### Objective
Transcribe the text of every item below exactly, leaving the pictures out.
>> Begin Supplied data
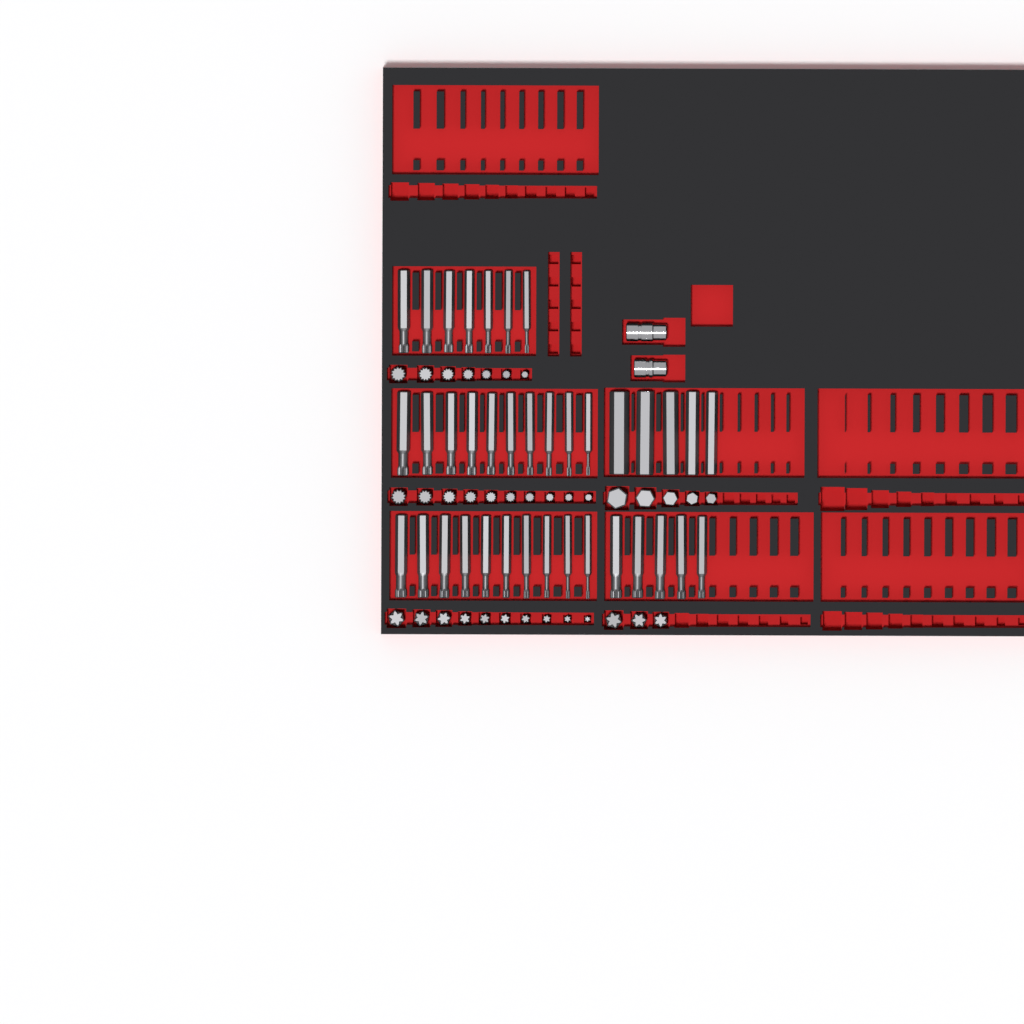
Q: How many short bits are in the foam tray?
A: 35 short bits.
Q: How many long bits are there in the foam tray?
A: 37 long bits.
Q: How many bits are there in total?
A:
>> End Supplied data
### Reply to the task
Q: How many short bits are in the foam tray?
A: 35 short bits.
Q: How many long bits are there in the foam tray?
A: 37 long bits.
Q: How many bits are there in total?
A:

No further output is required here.